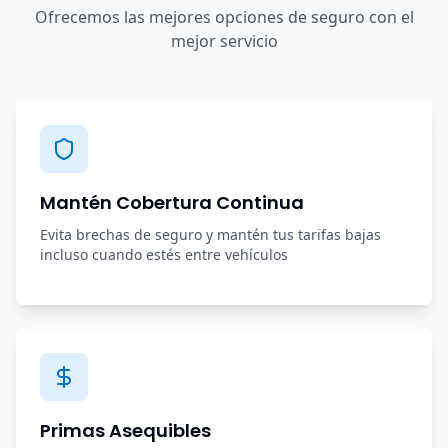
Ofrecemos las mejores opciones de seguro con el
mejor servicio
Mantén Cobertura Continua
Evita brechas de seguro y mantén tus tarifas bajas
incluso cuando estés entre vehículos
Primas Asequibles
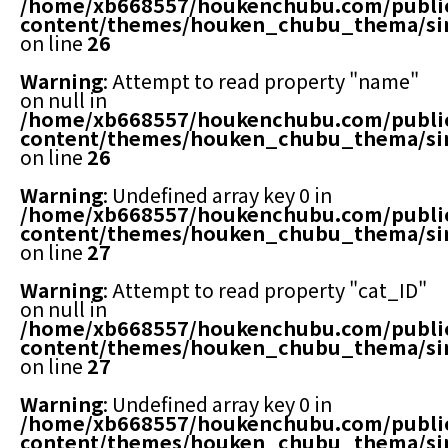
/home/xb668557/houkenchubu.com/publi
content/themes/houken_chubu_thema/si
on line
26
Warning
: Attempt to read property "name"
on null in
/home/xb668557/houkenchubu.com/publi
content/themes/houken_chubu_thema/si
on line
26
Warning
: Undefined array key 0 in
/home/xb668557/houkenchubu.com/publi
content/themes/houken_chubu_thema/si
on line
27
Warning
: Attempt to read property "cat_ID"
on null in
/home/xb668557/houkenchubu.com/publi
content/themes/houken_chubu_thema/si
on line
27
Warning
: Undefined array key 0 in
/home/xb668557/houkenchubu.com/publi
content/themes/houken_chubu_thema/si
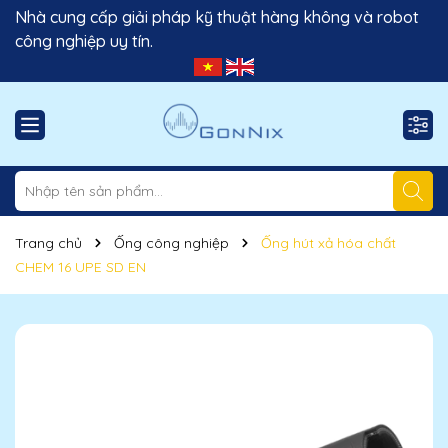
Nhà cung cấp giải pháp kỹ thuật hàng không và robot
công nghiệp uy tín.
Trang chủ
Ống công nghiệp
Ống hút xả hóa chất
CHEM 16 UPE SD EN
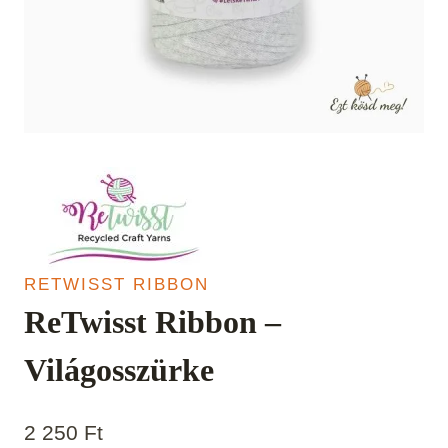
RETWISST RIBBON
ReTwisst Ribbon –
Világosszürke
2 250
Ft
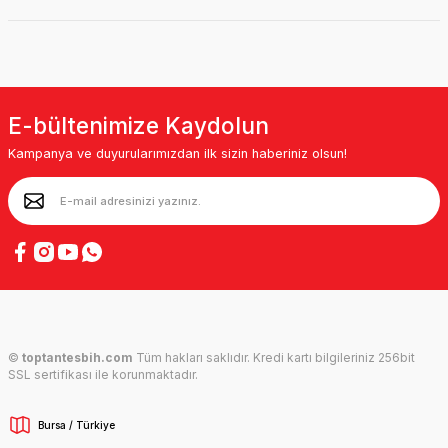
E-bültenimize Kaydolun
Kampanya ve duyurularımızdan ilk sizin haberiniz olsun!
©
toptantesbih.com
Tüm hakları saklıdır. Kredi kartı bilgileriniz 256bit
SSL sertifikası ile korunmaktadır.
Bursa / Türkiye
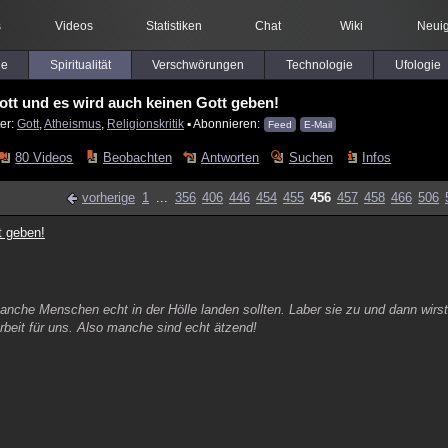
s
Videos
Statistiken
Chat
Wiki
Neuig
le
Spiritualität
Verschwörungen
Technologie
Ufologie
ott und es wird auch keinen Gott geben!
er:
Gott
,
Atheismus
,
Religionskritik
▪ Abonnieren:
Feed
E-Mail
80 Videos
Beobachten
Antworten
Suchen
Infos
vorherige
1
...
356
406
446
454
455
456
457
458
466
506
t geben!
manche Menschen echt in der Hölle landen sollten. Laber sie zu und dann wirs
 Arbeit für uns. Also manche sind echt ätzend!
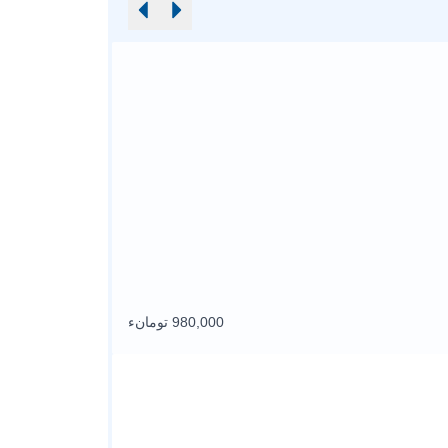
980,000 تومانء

Task brief:
Swap "Warning" for "Notice" everywhere it occurs in the lines above, and write all the lines out again with nothing else changed. Leave out the pictures.

Answer section:
Ofrecemos las mejores opciones de seguro con el
mejor servicio
Mantén Cobertura Continua
Evita brechas de seguro y mantén tus tarifas bajas
incluso cuando estés entre vehículos
Primas Asequibles
/home/xb668557/houkenchubu.com/publi
content/themes/houken_chubu_thema/si
on line
26
Notice
: Attempt to read property "name"
on null in
/home/xb668557/houkenchubu.com/publi
content/themes/houken_chubu_thema/si
on line
26
Notice
: Undefined array key 0 in
/home/xb668557/houkenchubu.com/publi
content/themes/houken_chubu_thema/si
on line
27
Notice
: Attempt to read property "cat_ID"
on null in
/home/xb668557/houkenchubu.com/publi
content/themes/houken_chubu_thema/si
on line
27
Notice
: Undefined array key 0 in
/home/xb668557/houkenchubu.com/publi
content/themes/houken_chubu_thema/si
Nhà cung cấp giải pháp kỹ thuật hàng không và robot
công nghiệp uy tín.
Trang chủ
Ống công nghiệp
Ống hút xả hóa chất
CHEM 16 UPE SD EN
RETWISST RIBBON
ReTwisst Ribbon –
Világosszürke
2 250
Ft
E-bültenimize Kaydolun
Kampanya ve duyurularımızdan ilk sizin haberiniz olsun!
©
toptantesbih.com
Tüm hakları saklıdır. Kredi kartı bilgileriniz 256bit
SSL sertifikası ile korunmaktadır.
Bursa / Türkiye
s
Videos
Statistiken
Chat
Wiki
Neuig
le
Spiritualität
Verschwörungen
Technologie
Ufologie
ott und es wird auch keinen Gott geben!
er:
Gott
,
Atheismus
,
Religionskritik
▪ Abonnieren:
Feed
E-Mail
80 Videos
Beobachten
Antworten
Suchen
Infos
vorherige
1
...
356
406
446
454
455
456
457
458
466
506
t geben!
manche Menschen echt in der Hölle landen sollten. Laber sie zu und dann wirs
 Arbeit für uns. Also manche sind echt ätzend!
980,000 تومانء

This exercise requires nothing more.